Use What You Paid For
Aswath reminds me that Michael Robertson of SIPphone wrote an interesting piece on Unregulated “Regulatory” Fees and the Myth of Flat Rate Calling Plans.
I left out one important “cost” in my analysis of how providers make money on unlimited calling plans: The ever popular “regulatory recovery fee.” Vonage, BroadVoice, and others charge a heafty $1.50 per line to recover their costs to comply with various federal regulations. Since it’s not a government-mandated charge, it’s basically a rate increase. It’s one of the reasons on the Voxilla Comparison Tool why we list the “total cost of service,” including these bogus fees. As Michael points out, these official-sounding fees are pure profit. All conventional telcos and several VoIP companies charge them.
It’s clear that a large number of people that have “unlimited” calling plans would actually save money on a per-minute calling plan, yet they still sign up for an unlimited calling plan. Why? For one simple reason: people like predictable costs. There is comfort in knowing exactly what a particular bill is going to be month-to-month. It makes it easier to budget for. Sometimes you make lots of calls, other times you don’t. But the bill is always the same. The “unlimited” calling plans allow for that to occur. People like that, even if the alternative–paying for the calls you use– would actually save them money.
Cingular, the mobile carrier that is owned jointly by BellSouth and SBC, two of the largest local phone companies in the US, have a cool gimmick called “rollover.” You get a certain number of minutes a month. If you use them all, great. If you don’t, any minutes you don’t use get rolled over to the next month. This means your calling patterns can fluctuate somewhat, but you can still end up with the same bill every month.
Let me give a real-life example. I started under a rollover plan with Cingular in December 2004. The plan gives me 850 minutes a month. Between mobile-to-mobile and night-and-weekend calls, I don’t use anywhere near that amount of minutes in a typical month. In fact, that’s one reason I added my wife to my account–I don’t use all the minutes. Even between the two of us, we don’t use 850 minutes a month. The average usage between us: around 500 minutes. That means an average of about 300 minutes a month is being deposited in my rollover account, or over 3,000 minutes.
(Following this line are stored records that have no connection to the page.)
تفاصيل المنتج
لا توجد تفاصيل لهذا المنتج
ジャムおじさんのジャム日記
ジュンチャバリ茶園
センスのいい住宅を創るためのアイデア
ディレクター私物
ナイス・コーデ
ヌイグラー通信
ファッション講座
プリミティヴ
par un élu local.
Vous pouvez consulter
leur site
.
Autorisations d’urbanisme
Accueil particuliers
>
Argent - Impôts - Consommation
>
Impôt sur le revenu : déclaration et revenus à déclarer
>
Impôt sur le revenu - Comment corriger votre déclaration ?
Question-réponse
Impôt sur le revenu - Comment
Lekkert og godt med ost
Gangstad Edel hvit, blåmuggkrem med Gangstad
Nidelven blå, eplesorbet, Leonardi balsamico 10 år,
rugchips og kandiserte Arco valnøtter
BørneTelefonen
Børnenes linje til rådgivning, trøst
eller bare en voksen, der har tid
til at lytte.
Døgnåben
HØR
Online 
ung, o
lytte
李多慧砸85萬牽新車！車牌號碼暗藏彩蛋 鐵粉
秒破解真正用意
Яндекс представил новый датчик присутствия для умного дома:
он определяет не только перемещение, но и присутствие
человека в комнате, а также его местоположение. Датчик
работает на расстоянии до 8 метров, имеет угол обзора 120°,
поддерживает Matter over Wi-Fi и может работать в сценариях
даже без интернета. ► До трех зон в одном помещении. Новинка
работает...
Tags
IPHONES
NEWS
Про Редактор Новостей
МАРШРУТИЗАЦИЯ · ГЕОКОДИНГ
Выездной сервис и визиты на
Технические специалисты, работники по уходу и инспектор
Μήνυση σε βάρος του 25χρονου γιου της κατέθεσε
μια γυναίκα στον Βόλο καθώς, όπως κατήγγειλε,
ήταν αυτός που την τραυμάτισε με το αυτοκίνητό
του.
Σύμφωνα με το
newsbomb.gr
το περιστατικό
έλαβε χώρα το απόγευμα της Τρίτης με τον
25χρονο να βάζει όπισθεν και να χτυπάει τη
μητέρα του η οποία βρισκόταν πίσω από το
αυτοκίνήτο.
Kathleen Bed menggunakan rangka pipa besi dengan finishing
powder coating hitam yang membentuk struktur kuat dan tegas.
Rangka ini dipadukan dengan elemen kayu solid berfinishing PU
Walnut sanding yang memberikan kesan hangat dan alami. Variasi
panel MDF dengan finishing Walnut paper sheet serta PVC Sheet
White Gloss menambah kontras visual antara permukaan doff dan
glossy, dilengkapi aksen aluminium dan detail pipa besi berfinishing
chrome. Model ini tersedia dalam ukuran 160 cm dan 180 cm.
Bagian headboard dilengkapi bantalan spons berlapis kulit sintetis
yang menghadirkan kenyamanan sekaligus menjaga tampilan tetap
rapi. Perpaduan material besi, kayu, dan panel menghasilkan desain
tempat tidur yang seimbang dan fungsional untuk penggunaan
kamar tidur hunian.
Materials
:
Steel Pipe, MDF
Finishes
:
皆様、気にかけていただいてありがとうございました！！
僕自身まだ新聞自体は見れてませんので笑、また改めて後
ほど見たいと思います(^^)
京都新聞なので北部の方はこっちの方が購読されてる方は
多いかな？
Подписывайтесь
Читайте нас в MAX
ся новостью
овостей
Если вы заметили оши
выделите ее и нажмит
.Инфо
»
This billing cycle, I have exceeded 850 minutes just on my own, let alone what my wife might use this month or other calls I make between now and the end of my billing cycle. On a conventional rate plan, I would be paying “overage” of up to $.40 a minute. With Cingular’s rollover, I’m covered. Why? Because I’m getting to use minutes already paid for to cover extra usage. While I doubt I will ever burn my rollover balance to zero minutes, it’s an insurance policy that covers me for periods of higher-than-average usage.
My question is: why hasn’t a VoIP provider tried implementing a rollover-type plan? Seems like it oughta be simple and fair, and you’d know exactly what the bill will be, unless of course you make frequent, excessive use of the bar.